Errors, bugs, questions - page 2864

[fxsaber]

Andrey Khatimlianskii:

So why doesn't it work?

Most likely, this approach doesn't work anywhere. Because there is a substitution going on where the VALUE on the right is undefined.

#define  VALUE (VALUE*2)

[Vladimir Simakov]

fxsaber:

This approach probably doesn't work anywhere. As there is a substitution going on where the VALUE on the right is undefined.

And it's evil to change someone else's macro substitution. All the more so, if these are predefined environment macros. It doesn't matter where in the end the overriding macro will be, after all the project's files are assembled. It's better to define your own _VALUE macro.

[fxsaber]

Vladimir Simakov:
Yes, and it is evil to change someone else's macro substitution.

Without this evil, it would not have happened.

[Valeriy Yastremskiy]

Vladimir Simakov:
And it's evil to change someone else's macro substitution. Especially if they are predefined environment macros. It doesn't matter where in the end, after all the files of the project are assembled, the overriding of the macro will end up. You'd better define your own _VALUE macro.

May I ask why you can't use the VALUE value assignment to a global variable and multiply it and substitute it in the final define?

[Vladimir Simakov]

Valeriy Yastremskiy:
May I ask why you can't use a VALUE assignment to a global variable and multiply it and substitute it in the final define?

You can, but then the meaning of macro substitution is lost (substitute values in the code). All hope remains on the compiler, that it converts const type (have you, by the way, defined the variable type?) to c++ constexpr type

But otherwise, yes, you can.

#ifdef  MACROS
   const int gValue=2*VALUE;
   #undef  VALUE
   #define  VALUE gValue
#endif

[fxsaber]

Vladimir Simakov:

But then, yes, you can.

It won't work with that.

void Func( int = VALUE ) {}

[Vladimir Simakov]

fxsaber:

It won't work with this one.

Right. Once again, let's ask constexpr to make it like this

constexpr auto x = 100;

void Foo(int _x = x) {
    std::cout << _x<<std::endl;
}

int main() {
    Foo();
    return 0;
}

[Andrey Khatimlianskii]

fxsaber:

This approach probably doesn't work anywhere. As there is such a substitution going on, where the VALUE on the right is not defined.
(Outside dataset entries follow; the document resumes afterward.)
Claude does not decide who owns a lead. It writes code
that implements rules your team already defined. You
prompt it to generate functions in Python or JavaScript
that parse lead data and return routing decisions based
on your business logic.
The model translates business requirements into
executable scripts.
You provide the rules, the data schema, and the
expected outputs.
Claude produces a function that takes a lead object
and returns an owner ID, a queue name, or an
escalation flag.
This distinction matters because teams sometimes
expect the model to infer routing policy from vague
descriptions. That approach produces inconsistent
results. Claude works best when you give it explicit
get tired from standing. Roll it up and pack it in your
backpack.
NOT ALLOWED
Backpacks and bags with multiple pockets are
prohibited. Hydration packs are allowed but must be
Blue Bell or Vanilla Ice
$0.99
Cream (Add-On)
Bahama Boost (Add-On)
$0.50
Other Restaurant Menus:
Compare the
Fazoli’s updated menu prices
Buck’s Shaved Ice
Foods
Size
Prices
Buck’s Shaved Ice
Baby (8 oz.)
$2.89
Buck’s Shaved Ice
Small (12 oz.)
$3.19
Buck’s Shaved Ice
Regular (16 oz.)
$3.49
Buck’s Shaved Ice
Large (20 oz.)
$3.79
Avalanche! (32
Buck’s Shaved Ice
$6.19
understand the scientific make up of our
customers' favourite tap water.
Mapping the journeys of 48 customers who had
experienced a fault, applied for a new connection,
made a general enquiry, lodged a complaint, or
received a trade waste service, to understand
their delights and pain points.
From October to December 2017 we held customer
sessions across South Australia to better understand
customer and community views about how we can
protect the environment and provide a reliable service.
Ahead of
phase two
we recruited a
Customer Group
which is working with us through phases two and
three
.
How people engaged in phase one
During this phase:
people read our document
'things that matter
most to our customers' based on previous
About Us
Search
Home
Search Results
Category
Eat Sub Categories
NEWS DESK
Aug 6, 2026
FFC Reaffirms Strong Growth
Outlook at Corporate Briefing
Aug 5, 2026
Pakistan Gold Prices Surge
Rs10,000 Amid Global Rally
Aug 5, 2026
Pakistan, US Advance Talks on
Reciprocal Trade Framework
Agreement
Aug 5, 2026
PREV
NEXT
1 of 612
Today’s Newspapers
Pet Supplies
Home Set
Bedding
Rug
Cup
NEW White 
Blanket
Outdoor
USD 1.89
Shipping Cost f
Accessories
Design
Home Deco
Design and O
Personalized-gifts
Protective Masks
Apparently, I don't understand how the compiler works at all. I imagined that strings are parsed sequentially. So there is no undefined value on the right:

#define  VALUE 10       // VALUE = 10
#define  TMP VALUE      // TMP = 10
#undef  VALUE           // VALUE = EMPTY
#define  VALUE (TMP*2)  // TMP = 10, следовательно VALUE = 20

[fxsaber]

Andrey Khatimlianskii:

Apparently, I don't understand how the compiler works at all. I imagined that strings are analysed sequentially. So there is no undefined value on the right:

Works top-down like text replacement. I.e. "TMP" will be replaced by "VALUE".

[Vladimir Simakov]

Andrey Khatimlianskii:

Apparently, I don't understand how the compiler works at all. I imagined that strings are analysed sequentially. So there is no undefined value on the right:

It's not the compiler - it's the preprocessor)

#define  VALUE (TMP*2)

turns into

#define  VALUE (VALUE*2)

, and your VALUE is undefined.